We follow Spring to preprocess AMR graphs:
# 1. install spring
cd spring && pip install -e .
# 2. processing data
bash run-preprocess.sh
Pre-training
bash run-posttrain-bart-textinf-joint-denoising-6task-large-unified-V100.sh /path/to/BART/
Fine-tuning
For AMR Parsing, run
bash finetune_AMRbart_amrparsing.sh /path/to/pre-trained/AMRBART/ gpu_id
For AMR-to-text Generation, run
bash finetune_AMRbart_amr2text.sh /path/to/pre-trained/AMRBART/ gpu_id
Evaluation
For AMR Parsing, run
bash eval_AMRbart_amrparsing.sh /path/to/fine-tuned/AMRBART/ gpu_id
For AMR-to-text Generation, run
bash eval_AMRbart_amr2text.sh /path/to/fine-tuned/AMRBART/ gpu_id
Inference on your own data
If you want to run our code on your own data, try to transform your data into the format here, then run
For AMR Parsing, run
bash inference_amr.sh /path/to/fine-tuned/AMRBART/ gpu_id
For AMR-to-text Generation, run
bash inference_text.sh /path/to/fine-tuned/AMRBART/ gpu_id
Pre-trained Models
Pre-trained AMRBART
Setting | Params | checkpoint |
---|---|---|
AMRBART-base | 142M | model |
AMRBART-large | 409M | model |
Fine-tuned models on AMR-to-Text Generation
Setting | BLEU(tok) | BLEU(detok) | checkpoint | output |
---|---|---|---|---|
AMRBART-large (AMR2.0) | 49.8 | 45.7 | model | output |
AMRBART-large (AMR3.0) | 49.2 | 45.0 | model | output |
To get the tokenized bleu score, you need to use the scorer we provide here. We use this script in order to ensure comparability with previous approaches.

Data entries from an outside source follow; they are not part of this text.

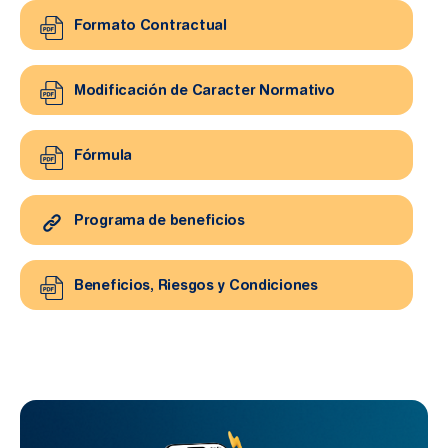
Formato Contractual
Modificación de Caracter Normativo
Fórmula
Programa de beneficios
Beneficios, Riesgos y Condiciones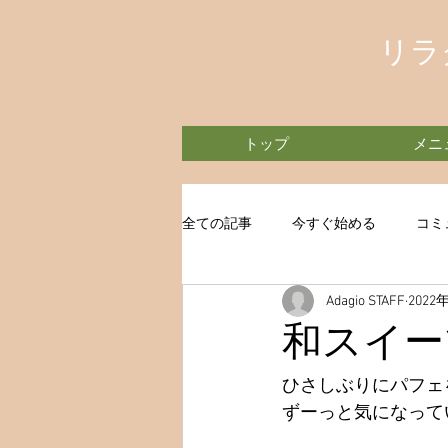
リラ
トップ
メニ
全ての記事
今すぐ始める
コミ
Adagio STAFF
2022
和スイー
ひさしぶりにパフェ
ずーっと気になって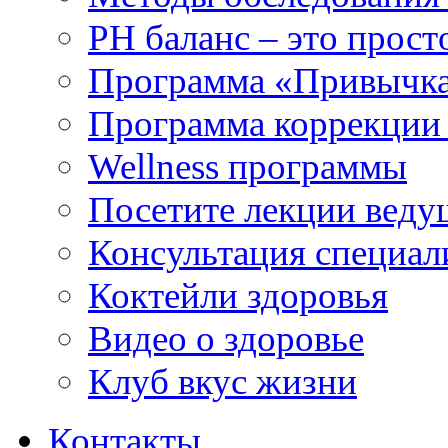
РH баланс – это прост
Программа «Привычка
Программа коррекции 
Wellness программы
Посетите лекции веду
Консультация специал
Коктейли здоровья
Видео о здоровье
Клуб вкус жизни
Контакты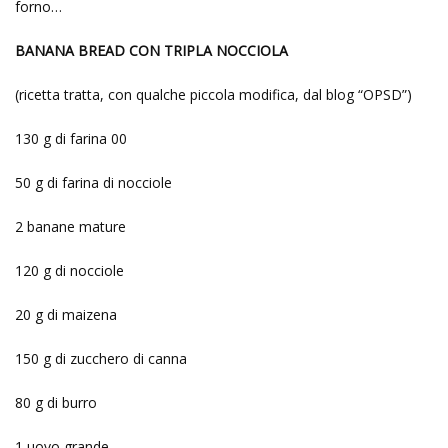
forno…
BANANA BREAD CON TRIPLA NOCCIOLA
(ricetta tratta, con qualche piccola modifica, dal blog “OPSD”)
130 g di farina 00
50 g di farina di nocciole
2 banane mature
120 g di nocciole
20 g di maizena
150 g di zucchero di canna
80 g di burro
1 uovo grande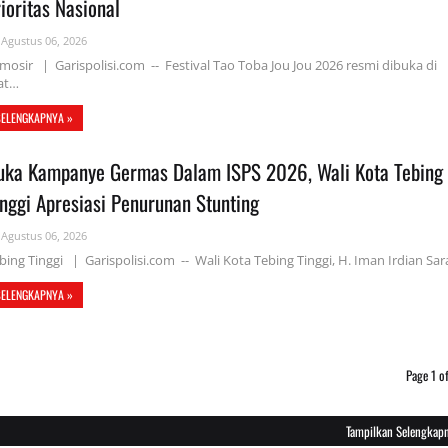
ioritas Nasional
Agustus 06, 2026
mosir | Garispolisi.com -- Festival Tao Toba Jou Jou 2026 resmi dibuka di
at…
SELENGKAPNYA »
uka Kampanye Germas Dalam ISPS 2026, Wali Kota Tebing
inggi Apresiasi Penurunan Stunting
Agustus 06, 2026
bing Tinggi | Garispolisi.com -- Wali Kota Tebing Tinggi, H. Iman Irdian Sa
SELENGKAPNYA »
Page 1 o
Tampilkan Selengkap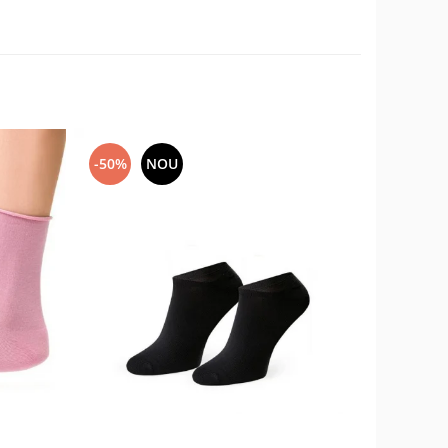
-50%
NOU
-17%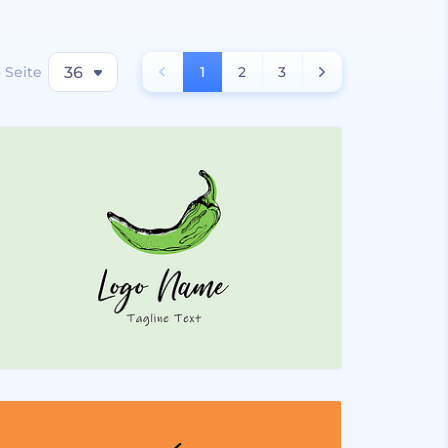
 Seite
36
1
2
3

Fine-tuned models on AMR Parsing
Setting | Smatch | checkpoint | output |
---|---|---|---|
AMRBART-large (AMR2.0) | 85.4 | model | output |
AMRBART-large (AMR3.0) | 84.2 | model | output |
Todo
- clean code
References
@inproceedings{bai-etal-2022-graph,
title = "Graph Pre-training for {AMR} Parsing and Generation",
author = "Bai, Xuefeng and
Chen, Yulong and
Zhang, Yue",
booktitle = "Proceedings of the 60th Annual Meeting of the Association for Computational Linguistics (Volume 1: Long Papers)",
month = may,
year = "2022",
address = "Online",
publisher = "Association for Computational Linguistics",
url = "todo",
doi = "todo",
pages = "todo"
}